■ PARTS OF THE EXERCISE ■
1. Answer these questions using the article on Padres GM A.J. Preller:
(a) For how many days did Major League Baseball suspend Preller without pay?
(b) Which player's trade to the Red Sox was the suspension specifically about?
(c) Which 2014 first-round pick did Preller send to the Nationals?
2. Continue the article on Padres GM A.J. Preller with a further paragraph that follows on from its final sentence.

SELECTED PASSAGE below:

Bob Nightengale of USA TODAY Sports reports that Padres GM A.J. Preller won’t be fired or receive further discipline from the Padres for his role in the club’s dishonest handling of medical reports. Preller was suspended 30 days without pay by Major League Baseball on Thursday.
Preller and the Padres were reportedly systematically misleading with their medical reporting, but the suspension was specifically about the club’s trade with the Red Sox involving Drew Pomeranz. According to a report from ESPN’s Buster Olney, the Red Sox only learned after the transaction was completed that Pomeranz — who underwent shoulder surgery shortly after the season last year — received preventative treatment and that was not reflected in the medical information database shared by all 30 teams.
It’s surprising that the Padres are standing with Preller. He has not done a particularly good job as general manager of the team, having built the team up with big name acquisitions, including Matt Kemp, James Shields, and Justin Upton, only to have to tear it all down. Preller also sent 2014 first-round pick Trea Turner to the Nationals in the Wil Myers trade. The Padres haven’t finished above third place since 2010.

End of SELECTED PASSAGE.
MATERIAL PROVIDED below:

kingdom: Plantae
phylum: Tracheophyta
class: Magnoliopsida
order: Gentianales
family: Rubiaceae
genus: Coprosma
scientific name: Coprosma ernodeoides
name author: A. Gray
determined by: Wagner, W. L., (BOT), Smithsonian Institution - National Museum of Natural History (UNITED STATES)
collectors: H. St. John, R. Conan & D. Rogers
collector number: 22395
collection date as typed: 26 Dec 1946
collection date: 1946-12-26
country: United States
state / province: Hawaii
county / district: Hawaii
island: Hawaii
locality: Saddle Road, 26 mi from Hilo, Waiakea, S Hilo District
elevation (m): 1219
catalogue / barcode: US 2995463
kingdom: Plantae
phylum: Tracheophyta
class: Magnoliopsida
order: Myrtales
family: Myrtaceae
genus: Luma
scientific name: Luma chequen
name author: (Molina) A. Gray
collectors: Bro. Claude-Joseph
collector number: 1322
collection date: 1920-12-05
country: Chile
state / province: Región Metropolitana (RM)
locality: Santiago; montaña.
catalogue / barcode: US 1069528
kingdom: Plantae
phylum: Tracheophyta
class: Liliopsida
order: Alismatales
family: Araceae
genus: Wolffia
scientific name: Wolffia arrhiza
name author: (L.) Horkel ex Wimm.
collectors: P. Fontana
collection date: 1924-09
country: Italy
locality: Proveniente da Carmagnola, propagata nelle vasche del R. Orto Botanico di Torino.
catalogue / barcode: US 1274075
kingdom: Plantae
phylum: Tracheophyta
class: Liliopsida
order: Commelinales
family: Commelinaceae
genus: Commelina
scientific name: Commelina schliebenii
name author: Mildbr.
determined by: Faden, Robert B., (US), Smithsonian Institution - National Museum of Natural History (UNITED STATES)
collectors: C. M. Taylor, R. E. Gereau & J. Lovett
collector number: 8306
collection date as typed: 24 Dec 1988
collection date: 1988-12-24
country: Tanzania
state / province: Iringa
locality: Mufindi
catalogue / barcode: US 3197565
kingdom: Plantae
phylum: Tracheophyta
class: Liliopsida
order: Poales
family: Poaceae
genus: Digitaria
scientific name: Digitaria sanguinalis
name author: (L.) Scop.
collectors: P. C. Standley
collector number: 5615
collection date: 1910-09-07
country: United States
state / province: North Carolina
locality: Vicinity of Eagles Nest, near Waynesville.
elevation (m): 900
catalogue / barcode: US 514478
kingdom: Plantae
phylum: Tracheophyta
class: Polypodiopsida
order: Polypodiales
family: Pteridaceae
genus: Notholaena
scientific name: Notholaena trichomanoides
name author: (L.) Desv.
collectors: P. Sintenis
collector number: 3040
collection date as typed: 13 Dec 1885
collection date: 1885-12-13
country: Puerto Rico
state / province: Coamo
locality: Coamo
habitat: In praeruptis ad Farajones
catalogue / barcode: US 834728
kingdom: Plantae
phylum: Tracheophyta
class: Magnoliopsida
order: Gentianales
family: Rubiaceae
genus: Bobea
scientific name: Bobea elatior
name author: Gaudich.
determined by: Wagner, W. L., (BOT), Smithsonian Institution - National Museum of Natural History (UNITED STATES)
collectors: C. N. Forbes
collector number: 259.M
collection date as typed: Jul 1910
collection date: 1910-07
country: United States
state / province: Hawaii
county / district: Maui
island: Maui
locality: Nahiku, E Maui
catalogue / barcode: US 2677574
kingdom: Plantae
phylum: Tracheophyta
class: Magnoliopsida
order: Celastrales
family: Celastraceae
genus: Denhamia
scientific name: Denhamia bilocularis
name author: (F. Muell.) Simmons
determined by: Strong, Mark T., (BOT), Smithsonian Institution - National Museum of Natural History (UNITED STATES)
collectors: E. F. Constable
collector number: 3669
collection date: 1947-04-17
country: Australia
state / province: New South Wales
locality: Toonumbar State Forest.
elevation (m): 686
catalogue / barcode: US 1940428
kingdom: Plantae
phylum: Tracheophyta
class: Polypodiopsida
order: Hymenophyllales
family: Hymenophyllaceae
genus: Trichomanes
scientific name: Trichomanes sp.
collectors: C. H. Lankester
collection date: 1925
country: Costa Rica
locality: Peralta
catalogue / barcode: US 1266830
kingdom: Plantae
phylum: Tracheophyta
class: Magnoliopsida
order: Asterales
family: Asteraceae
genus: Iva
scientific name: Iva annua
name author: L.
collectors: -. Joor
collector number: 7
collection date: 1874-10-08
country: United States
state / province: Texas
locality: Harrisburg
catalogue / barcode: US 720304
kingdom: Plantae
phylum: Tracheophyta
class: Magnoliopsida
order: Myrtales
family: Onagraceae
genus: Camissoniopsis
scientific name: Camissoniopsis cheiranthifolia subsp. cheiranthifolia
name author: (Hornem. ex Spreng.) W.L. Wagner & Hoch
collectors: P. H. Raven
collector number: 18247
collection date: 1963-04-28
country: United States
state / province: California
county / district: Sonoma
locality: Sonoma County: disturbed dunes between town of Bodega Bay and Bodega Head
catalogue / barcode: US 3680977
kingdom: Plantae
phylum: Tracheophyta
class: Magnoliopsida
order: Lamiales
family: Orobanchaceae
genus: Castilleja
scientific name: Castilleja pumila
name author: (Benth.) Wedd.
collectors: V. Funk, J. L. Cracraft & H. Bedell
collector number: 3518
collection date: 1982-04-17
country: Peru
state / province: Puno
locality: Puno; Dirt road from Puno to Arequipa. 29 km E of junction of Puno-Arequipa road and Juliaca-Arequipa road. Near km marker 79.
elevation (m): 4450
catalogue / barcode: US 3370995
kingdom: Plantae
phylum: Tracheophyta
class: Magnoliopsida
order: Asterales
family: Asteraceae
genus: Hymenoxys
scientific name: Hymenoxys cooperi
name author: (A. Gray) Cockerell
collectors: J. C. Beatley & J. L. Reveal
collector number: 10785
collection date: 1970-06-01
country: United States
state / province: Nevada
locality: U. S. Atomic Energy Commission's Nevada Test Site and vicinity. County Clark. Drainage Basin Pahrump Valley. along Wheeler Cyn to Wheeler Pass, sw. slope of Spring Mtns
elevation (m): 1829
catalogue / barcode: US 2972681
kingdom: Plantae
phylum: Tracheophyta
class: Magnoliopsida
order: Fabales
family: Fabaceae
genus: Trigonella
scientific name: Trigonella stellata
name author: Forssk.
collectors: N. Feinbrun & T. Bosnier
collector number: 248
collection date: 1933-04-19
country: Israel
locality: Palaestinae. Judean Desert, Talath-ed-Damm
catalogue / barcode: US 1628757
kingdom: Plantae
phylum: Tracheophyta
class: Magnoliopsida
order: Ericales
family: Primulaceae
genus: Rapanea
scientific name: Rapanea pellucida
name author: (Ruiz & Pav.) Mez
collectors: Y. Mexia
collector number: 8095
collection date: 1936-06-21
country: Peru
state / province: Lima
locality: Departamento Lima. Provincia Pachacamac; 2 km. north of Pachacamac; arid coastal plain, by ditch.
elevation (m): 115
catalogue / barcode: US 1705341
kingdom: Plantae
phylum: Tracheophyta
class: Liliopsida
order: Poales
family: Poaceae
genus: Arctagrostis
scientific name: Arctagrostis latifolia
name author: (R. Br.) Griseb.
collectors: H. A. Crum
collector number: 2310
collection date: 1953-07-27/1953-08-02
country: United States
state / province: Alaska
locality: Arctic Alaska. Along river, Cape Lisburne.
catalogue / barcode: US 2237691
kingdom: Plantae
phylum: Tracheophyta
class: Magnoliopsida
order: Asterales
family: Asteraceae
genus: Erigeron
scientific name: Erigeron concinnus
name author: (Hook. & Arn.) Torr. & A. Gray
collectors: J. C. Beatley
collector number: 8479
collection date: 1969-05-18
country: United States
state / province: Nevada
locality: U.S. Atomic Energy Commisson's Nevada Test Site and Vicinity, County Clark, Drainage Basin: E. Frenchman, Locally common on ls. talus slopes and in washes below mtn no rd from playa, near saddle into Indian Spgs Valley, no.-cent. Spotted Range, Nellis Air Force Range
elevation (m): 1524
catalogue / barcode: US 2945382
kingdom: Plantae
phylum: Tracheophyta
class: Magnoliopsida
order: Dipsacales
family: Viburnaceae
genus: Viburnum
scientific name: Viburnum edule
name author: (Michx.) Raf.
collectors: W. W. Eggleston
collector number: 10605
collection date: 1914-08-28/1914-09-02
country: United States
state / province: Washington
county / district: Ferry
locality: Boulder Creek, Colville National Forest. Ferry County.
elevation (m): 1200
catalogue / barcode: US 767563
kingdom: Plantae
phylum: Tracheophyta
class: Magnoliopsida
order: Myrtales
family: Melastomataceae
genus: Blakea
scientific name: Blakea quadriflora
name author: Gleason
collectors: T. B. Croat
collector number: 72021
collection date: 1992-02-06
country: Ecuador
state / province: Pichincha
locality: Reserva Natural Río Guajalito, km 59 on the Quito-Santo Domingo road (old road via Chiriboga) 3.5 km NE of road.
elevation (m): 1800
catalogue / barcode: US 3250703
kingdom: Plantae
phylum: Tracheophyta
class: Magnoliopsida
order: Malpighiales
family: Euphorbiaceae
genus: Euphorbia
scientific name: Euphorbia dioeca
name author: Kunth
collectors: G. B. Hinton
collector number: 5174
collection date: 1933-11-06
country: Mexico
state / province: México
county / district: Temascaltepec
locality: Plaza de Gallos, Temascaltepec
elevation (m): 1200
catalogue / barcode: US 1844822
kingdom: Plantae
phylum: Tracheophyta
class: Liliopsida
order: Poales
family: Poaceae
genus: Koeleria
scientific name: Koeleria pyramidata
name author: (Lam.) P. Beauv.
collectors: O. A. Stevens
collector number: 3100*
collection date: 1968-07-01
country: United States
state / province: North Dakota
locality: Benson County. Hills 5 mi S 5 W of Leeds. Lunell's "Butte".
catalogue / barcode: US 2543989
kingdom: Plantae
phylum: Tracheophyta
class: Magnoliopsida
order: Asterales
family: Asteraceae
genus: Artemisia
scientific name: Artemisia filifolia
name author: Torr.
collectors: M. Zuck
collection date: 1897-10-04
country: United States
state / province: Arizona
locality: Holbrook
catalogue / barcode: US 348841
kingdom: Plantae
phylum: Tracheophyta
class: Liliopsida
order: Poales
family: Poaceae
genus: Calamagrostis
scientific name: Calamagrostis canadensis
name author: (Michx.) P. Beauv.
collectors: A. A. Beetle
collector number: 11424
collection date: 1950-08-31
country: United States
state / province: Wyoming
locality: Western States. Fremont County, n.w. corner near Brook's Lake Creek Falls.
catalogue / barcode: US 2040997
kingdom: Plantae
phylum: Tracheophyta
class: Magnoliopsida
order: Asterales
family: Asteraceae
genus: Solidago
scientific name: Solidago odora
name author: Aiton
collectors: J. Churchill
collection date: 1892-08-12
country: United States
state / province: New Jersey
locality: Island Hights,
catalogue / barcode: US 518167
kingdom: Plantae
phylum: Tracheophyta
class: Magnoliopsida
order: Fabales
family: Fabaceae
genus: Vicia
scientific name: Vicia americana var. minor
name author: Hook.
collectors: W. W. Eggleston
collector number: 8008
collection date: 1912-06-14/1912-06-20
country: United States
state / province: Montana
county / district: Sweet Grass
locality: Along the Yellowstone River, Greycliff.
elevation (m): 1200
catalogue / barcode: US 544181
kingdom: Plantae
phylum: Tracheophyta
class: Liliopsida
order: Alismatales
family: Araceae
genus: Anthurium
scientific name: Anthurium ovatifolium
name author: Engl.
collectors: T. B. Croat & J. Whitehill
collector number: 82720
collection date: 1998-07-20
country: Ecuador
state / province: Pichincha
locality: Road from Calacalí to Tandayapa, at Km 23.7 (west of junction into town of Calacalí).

End of MATERIAL PROVIDED.

■ RESPONSES ■
1.
(a) 30 days
(b) Drew Pomeranz
(c) Trea Turner

2.
This is also not the first time Preller has gotten in trouble. As noted earlier, Preller was suspended while working with the Rangers for violating baseball’s rules regarding international signings. And shortly after being hired by the Padres, he was reprimanded by Major League Baseball for conducting a workout that went against industry regulations.
Perhaps the most important factor, though, is that teams will be watching over the Padres like a hawk in their future dealings, as Craig pointed out on Twitter. Some teams may not want to do business with them at all, at least not while Preller and anyone else with direct involvement is still handling the Padres’ business. This is not to imply, however, that there aren’t any other GM’s who act in nefarious ways. Many, if not all, do. But no one likes to be screwed over and Preller’s subversion is known and public.